- Exercise directions:
Please set down the data word for word; images do not go in the copy.

————

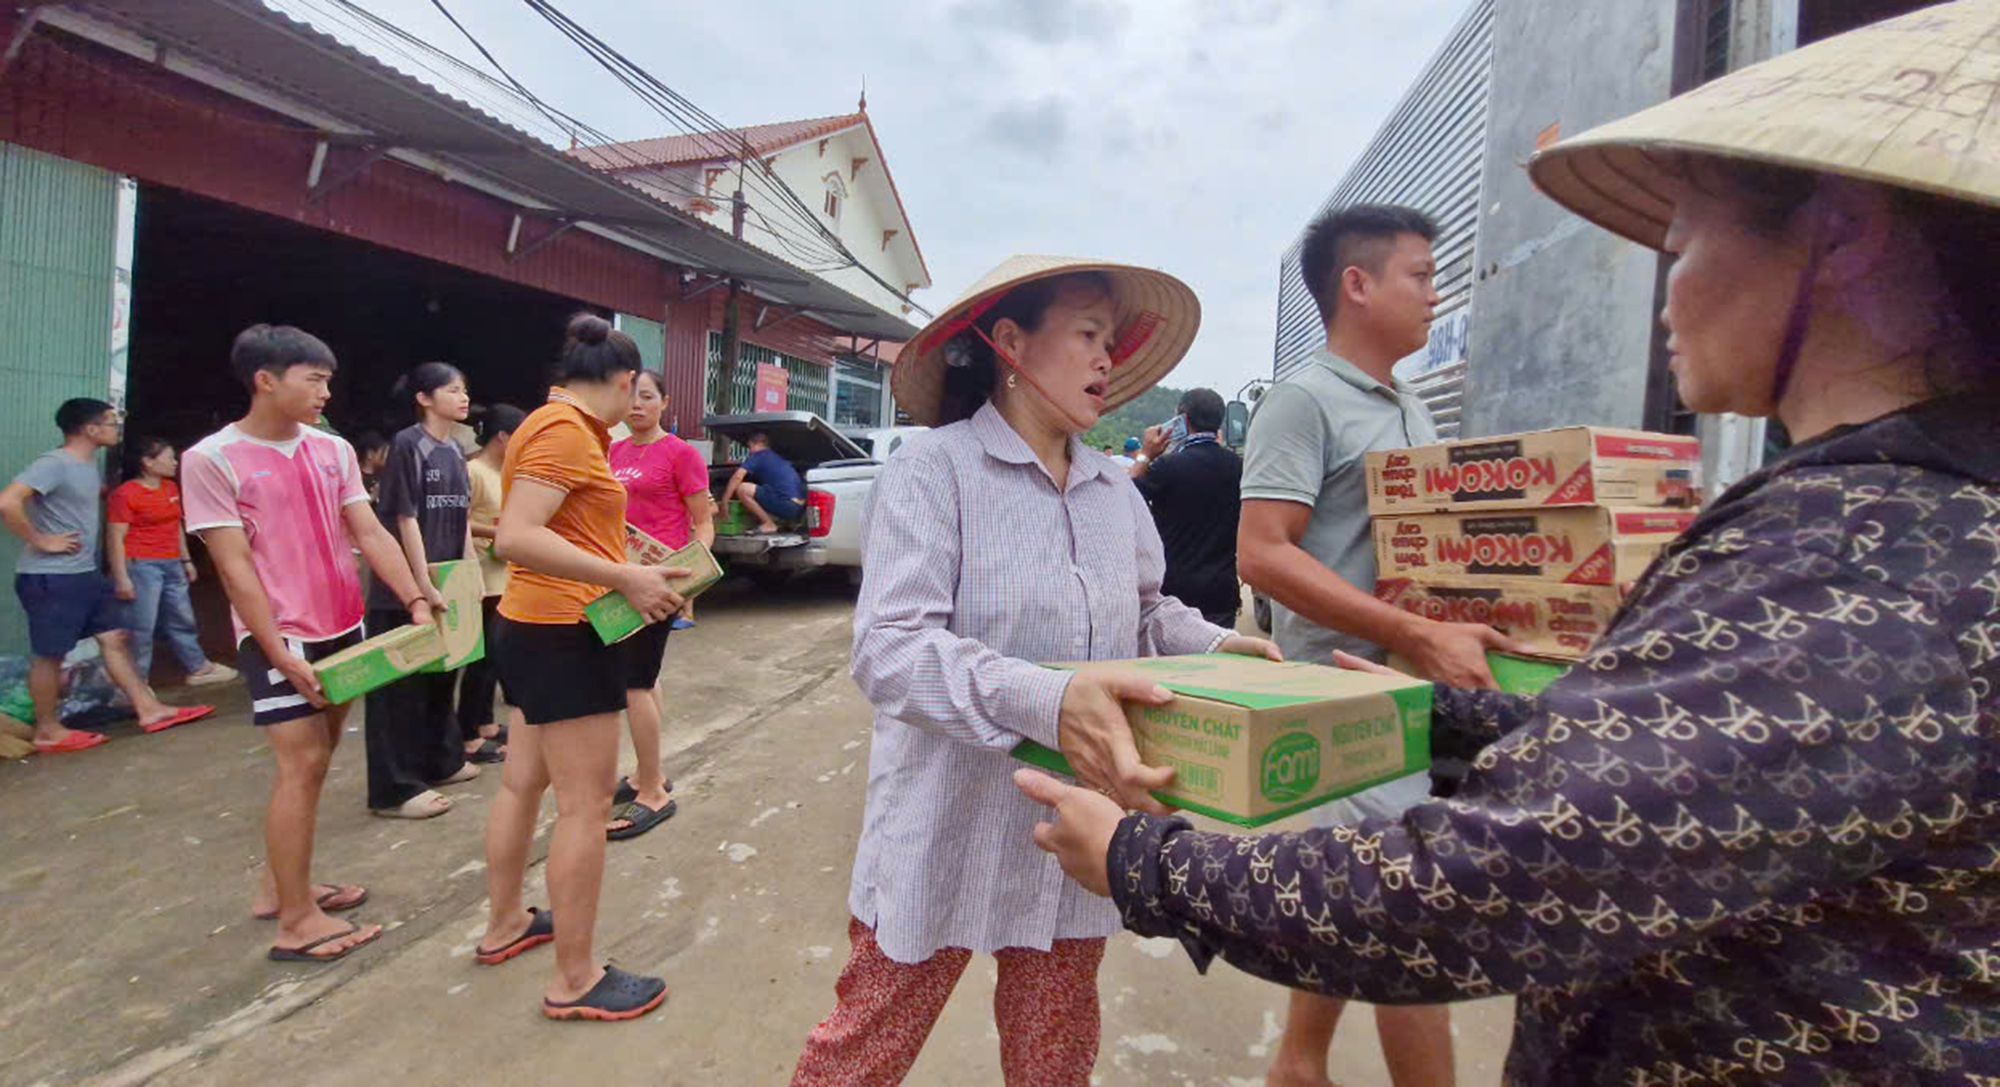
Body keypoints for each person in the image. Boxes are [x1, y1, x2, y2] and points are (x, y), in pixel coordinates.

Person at [1020, 9, 2000, 1083]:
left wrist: (1140, 862)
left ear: (1839, 234)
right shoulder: (1871, 523)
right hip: (1357, 684)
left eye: (1680, 246)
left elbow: (1482, 889)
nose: (1664, 290)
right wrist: (1438, 698)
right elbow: (1670, 779)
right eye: (1417, 275)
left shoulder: (1859, 552)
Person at [788, 255, 1280, 1086]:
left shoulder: (1114, 493)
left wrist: (1221, 648)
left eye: (1111, 341)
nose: (1105, 358)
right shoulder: (932, 470)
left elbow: (1148, 610)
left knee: (1054, 1053)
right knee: (862, 1049)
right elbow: (890, 646)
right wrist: (1049, 700)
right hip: (946, 821)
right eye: (1087, 334)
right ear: (1010, 343)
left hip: (1072, 833)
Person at [1235, 202, 1527, 1087]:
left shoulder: (1409, 408)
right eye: (1422, 275)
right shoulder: (1302, 401)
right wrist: (1411, 631)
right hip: (1347, 698)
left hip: (1414, 694)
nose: (1437, 294)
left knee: (1359, 906)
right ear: (1357, 286)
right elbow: (1262, 550)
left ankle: (1298, 1060)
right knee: (1414, 933)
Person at [182, 324, 436, 961]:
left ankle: (282, 886)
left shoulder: (334, 450)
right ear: (266, 380)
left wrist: (413, 598)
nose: (326, 391)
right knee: (300, 766)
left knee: (318, 763)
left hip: (344, 627)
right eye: (314, 379)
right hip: (283, 636)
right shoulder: (211, 459)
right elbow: (233, 567)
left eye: (328, 379)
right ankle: (296, 922)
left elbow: (370, 532)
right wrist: (276, 653)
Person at [476, 313, 686, 1021]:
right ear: (627, 384)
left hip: (532, 622)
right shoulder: (566, 431)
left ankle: (506, 921)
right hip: (565, 631)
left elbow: (561, 525)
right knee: (587, 805)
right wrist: (624, 578)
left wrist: (629, 557)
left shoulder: (553, 425)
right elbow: (518, 535)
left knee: (522, 783)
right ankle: (575, 976)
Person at [0, 399, 214, 753]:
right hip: (51, 577)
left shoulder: (86, 465)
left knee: (114, 637)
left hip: (83, 573)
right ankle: (48, 731)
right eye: (111, 421)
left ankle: (149, 710)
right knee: (50, 655)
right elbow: (9, 502)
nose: (117, 427)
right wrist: (42, 540)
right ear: (90, 429)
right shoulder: (55, 464)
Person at [362, 362, 476, 820]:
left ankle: (440, 761)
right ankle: (393, 789)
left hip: (447, 584)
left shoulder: (455, 451)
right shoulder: (409, 445)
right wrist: (420, 583)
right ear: (424, 398)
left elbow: (462, 518)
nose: (463, 397)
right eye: (452, 390)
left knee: (440, 677)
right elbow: (405, 518)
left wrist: (467, 572)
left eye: (465, 389)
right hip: (404, 591)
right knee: (397, 690)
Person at [604, 370, 713, 840]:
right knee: (645, 679)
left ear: (665, 402)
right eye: (631, 396)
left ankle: (652, 790)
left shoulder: (681, 453)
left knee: (633, 683)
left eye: (647, 397)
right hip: (618, 579)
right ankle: (645, 773)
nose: (637, 405)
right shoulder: (613, 452)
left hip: (659, 581)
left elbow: (703, 523)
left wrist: (688, 581)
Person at [106, 437, 238, 688]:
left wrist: (186, 559)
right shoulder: (126, 494)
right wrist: (121, 577)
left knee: (182, 618)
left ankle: (198, 668)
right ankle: (137, 683)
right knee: (141, 626)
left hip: (171, 563)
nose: (175, 462)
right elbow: (115, 538)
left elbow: (176, 526)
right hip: (141, 566)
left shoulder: (170, 488)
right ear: (147, 462)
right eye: (169, 458)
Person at [1128, 388, 1243, 630]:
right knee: (1216, 663)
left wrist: (1145, 455)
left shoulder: (1166, 467)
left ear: (1183, 419)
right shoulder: (1240, 467)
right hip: (1221, 591)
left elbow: (1123, 497)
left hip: (1174, 590)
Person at [457, 403, 525, 764]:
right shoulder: (473, 472)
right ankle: (467, 732)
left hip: (506, 574)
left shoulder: (507, 473)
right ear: (502, 437)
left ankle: (483, 723)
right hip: (483, 576)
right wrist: (498, 531)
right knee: (481, 659)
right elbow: (458, 522)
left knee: (496, 658)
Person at [718, 431, 803, 535]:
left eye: (750, 447)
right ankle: (783, 522)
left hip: (785, 504)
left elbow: (737, 477)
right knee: (764, 490)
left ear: (758, 444)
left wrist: (725, 500)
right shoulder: (777, 458)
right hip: (798, 509)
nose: (750, 452)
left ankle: (768, 523)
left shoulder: (758, 456)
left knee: (743, 488)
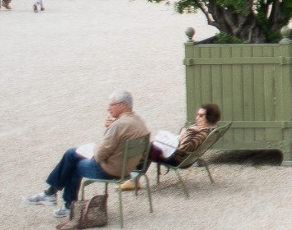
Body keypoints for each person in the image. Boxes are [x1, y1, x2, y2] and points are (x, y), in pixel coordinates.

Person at [25, 90, 151, 221]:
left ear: (123, 105)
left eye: (111, 105)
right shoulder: (138, 121)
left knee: (73, 161)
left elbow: (100, 155)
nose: (108, 109)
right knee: (73, 154)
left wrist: (96, 146)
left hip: (110, 170)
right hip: (127, 169)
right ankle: (51, 194)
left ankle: (64, 203)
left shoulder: (119, 126)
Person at [138, 104, 221, 188]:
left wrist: (188, 132)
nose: (197, 118)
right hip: (181, 155)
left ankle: (134, 178)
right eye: (197, 115)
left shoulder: (201, 133)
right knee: (149, 148)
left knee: (147, 148)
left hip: (177, 159)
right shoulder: (207, 130)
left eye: (201, 116)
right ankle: (134, 177)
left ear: (209, 118)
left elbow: (183, 149)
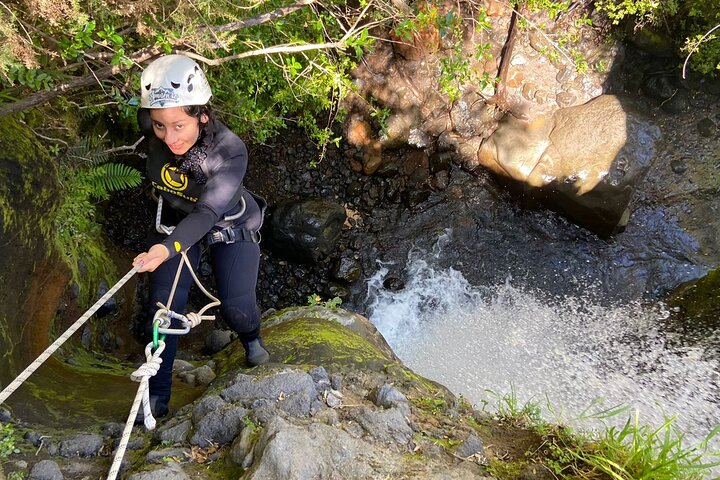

————

- Task response:
Body keypoints for each person in the image. Boxes are [x1, y1, x2, y2] and points are (x, y), in pixel coordinates.

Person at [1020, 9, 2000, 1083]:
left wrist: (1140, 862)
left ear: (1839, 234)
right shoulder: (1871, 523)
right hip: (1357, 684)
left eye: (1680, 246)
left elbow: (1482, 889)
nose: (1664, 290)
right wrist: (1438, 698)
right elbow: (1670, 779)
right eye: (1417, 275)
left shoulder: (1859, 552)
Person at [788, 255, 1280, 1086]:
left shoulder: (1114, 493)
left wrist: (1221, 648)
left eye: (1111, 341)
nose: (1105, 358)
right shoulder: (932, 470)
left elbow: (1148, 610)
left knee: (1054, 1053)
right knee: (862, 1049)
right elbow: (890, 646)
right wrist: (1049, 700)
right hip: (946, 821)
right eye: (1087, 334)
right ear: (1010, 343)
left hip: (1072, 833)
Person at [1235, 202, 1527, 1087]:
left shoulder: (1409, 408)
right eye: (1422, 275)
right shoulder: (1302, 401)
right wrist: (1411, 631)
right hip: (1347, 698)
left hip: (1414, 694)
nose: (1437, 294)
left knee: (1359, 906)
right ear: (1357, 286)
right elbow: (1262, 550)
left ankle: (1298, 1060)
right knee: (1414, 933)
Person at [182, 324, 436, 961]:
left ankle: (282, 886)
left shoulder: (334, 450)
right ear: (266, 380)
left wrist: (413, 598)
nose: (326, 391)
right knee: (300, 766)
left knee: (318, 763)
left hip: (344, 627)
right eye: (314, 379)
right hip: (283, 636)
right shoulder: (211, 459)
right elbow: (233, 567)
left eye: (328, 379)
right ankle: (296, 922)
left elbow: (370, 532)
right wrist: (276, 653)
Person at [476, 313, 686, 1021]:
right ear: (627, 384)
left hip: (532, 622)
right shoulder: (566, 431)
left ankle: (506, 921)
right hip: (565, 631)
left elbow: (561, 525)
right knee: (587, 805)
right wrist: (624, 578)
left wrist: (629, 557)
left shoulder: (553, 425)
right elbow: (518, 535)
left knee: (522, 783)
right ankle: (575, 976)
Person at [0, 399, 214, 753]:
right hip: (51, 577)
left shoulder: (86, 465)
left knee: (114, 637)
left hip: (83, 573)
right ankle: (48, 731)
right eye: (111, 421)
left ankle: (149, 710)
right knee: (50, 655)
right elbow: (9, 502)
nose: (117, 427)
right wrist: (42, 540)
right ear: (90, 429)
right shoulder: (55, 464)
Person at [362, 362, 476, 820]:
left ankle: (440, 761)
right ankle: (393, 789)
left hip: (447, 584)
left shoulder: (455, 451)
right shoulder: (409, 445)
right wrist: (420, 583)
right ear: (424, 398)
left elbow: (462, 518)
nose: (463, 397)
right eye: (452, 390)
left knee: (440, 677)
right elbow: (405, 518)
left wrist: (467, 572)
left eye: (465, 389)
right hip: (404, 591)
right knee: (397, 690)
Person at [604, 370, 713, 840]:
right knee: (645, 679)
left ear: (665, 402)
right eye: (631, 396)
left ankle: (652, 790)
left shoulder: (681, 453)
left knee: (633, 683)
left eye: (647, 397)
right hip: (618, 579)
right ankle: (645, 773)
nose: (637, 405)
right shoulder: (613, 452)
left hip: (659, 581)
left elbow: (703, 523)
left wrist: (688, 581)
Person at [106, 437, 238, 688]:
left wrist: (186, 559)
right shoulder: (126, 494)
right wrist: (121, 577)
left knee: (182, 618)
left ankle: (198, 668)
right ankle: (137, 683)
right knee: (141, 626)
left hip: (171, 563)
nose: (175, 462)
right elbow: (115, 538)
left elbow: (176, 526)
right hip: (141, 566)
left shoulder: (170, 488)
right ear: (147, 462)
right eye: (169, 458)
Person at [1128, 388, 1243, 630]:
right knee: (1216, 663)
left wrist: (1145, 455)
left shoulder: (1166, 467)
left ear: (1183, 419)
right shoulder: (1240, 467)
right hip: (1221, 591)
left elbow: (1123, 497)
left hip: (1174, 590)
Person at [457, 403, 525, 764]:
right shoulder: (473, 472)
right ankle: (467, 732)
left hip: (506, 574)
left shoulder: (507, 473)
right ear: (502, 437)
left ankle: (483, 723)
right hip: (483, 576)
right wrist: (498, 531)
right knee: (481, 659)
right elbow: (458, 522)
left knee: (496, 658)
Person at [718, 431, 803, 535]:
left eye: (750, 447)
right ankle: (783, 522)
left hip: (785, 504)
left elbow: (737, 477)
right knee: (764, 490)
left ear: (758, 444)
left wrist: (725, 500)
right shoulder: (777, 458)
right hip: (798, 509)
nose: (750, 452)
left ankle: (768, 523)
left shoulder: (758, 456)
left knee: (743, 488)
Body keypoints for each person in the image. Boxes are [x1, y1, x2, y2] and points are (x, y), in pixel coordinates.

Person at [25, 90, 151, 221]:
left ear: (123, 105)
left eye: (111, 105)
right shoulder: (138, 121)
left knee: (73, 161)
left elbow: (100, 155)
nose: (108, 109)
right knee: (73, 154)
left wrist: (96, 146)
left hip: (110, 170)
right hip: (127, 169)
right ankle: (51, 194)
left ankle: (64, 203)
left shoulder: (119, 126)
Person at [138, 104, 221, 188]:
left wrist: (188, 132)
nose: (197, 118)
right hip: (181, 155)
left ankle: (134, 178)
right eye: (197, 115)
left shoulder: (201, 133)
right knee: (149, 148)
left knee: (147, 148)
left hip: (177, 159)
right shoulder: (207, 130)
left eye: (201, 116)
right ankle: (134, 177)
left ear: (209, 118)
left elbow: (183, 149)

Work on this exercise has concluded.